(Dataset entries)

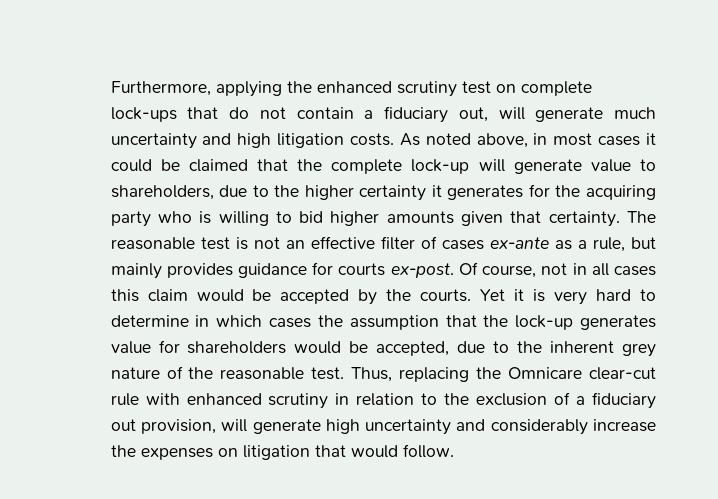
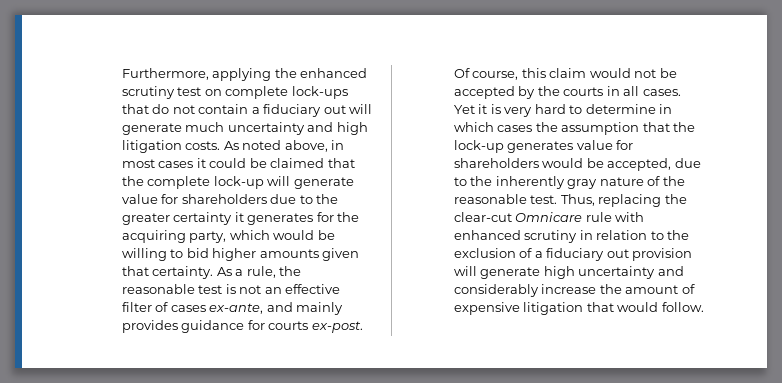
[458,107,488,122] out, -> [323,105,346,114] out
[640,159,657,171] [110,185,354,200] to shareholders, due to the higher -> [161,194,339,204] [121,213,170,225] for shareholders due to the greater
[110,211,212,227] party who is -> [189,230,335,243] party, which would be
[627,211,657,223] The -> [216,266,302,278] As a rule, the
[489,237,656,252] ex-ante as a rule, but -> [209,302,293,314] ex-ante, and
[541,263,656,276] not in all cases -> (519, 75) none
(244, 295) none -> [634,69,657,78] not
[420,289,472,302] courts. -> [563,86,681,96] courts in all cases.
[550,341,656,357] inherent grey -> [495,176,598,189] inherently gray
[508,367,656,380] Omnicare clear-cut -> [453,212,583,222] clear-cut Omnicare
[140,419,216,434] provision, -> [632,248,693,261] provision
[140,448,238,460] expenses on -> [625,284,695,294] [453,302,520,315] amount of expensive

■ INSTRUCTIONS TO FOLLOW
Transcribe each record exactly as it stands, setting aside any pictures.

■ ANSWER TO THIS PROBLEM
[458,107,488,122] out, -> [323,105,346,114] out
[640,159,657,171] [110,185,354,200] to shareholders, due to the higher -> [161,194,339,204] [121,213,170,225] for shareholders due to the greater
[110,211,212,227] party who is -> [189,230,335,243] party, which would be
[627,211,657,223] The -> [216,266,302,278] As a rule, the
[489,237,656,252] ex-ante as a rule, but -> [209,302,293,314] ex-ante, and
[541,263,656,276] not in all cases -> (519, 75) none
(244, 295) none -> [634,69,657,78] not
[420,289,472,302] courts. -> [563,86,681,96] courts in all cases.
[550,341,656,357] inherent grey -> [495,176,598,189] inherently gray
[508,367,656,380] Omnicare clear-cut -> [453,212,583,222] clear-cut Omnicare
[140,419,216,434] provision, -> [632,248,693,261] provision
[140,448,238,460] expenses on -> [625,284,695,294] [453,302,520,315] amount of expensive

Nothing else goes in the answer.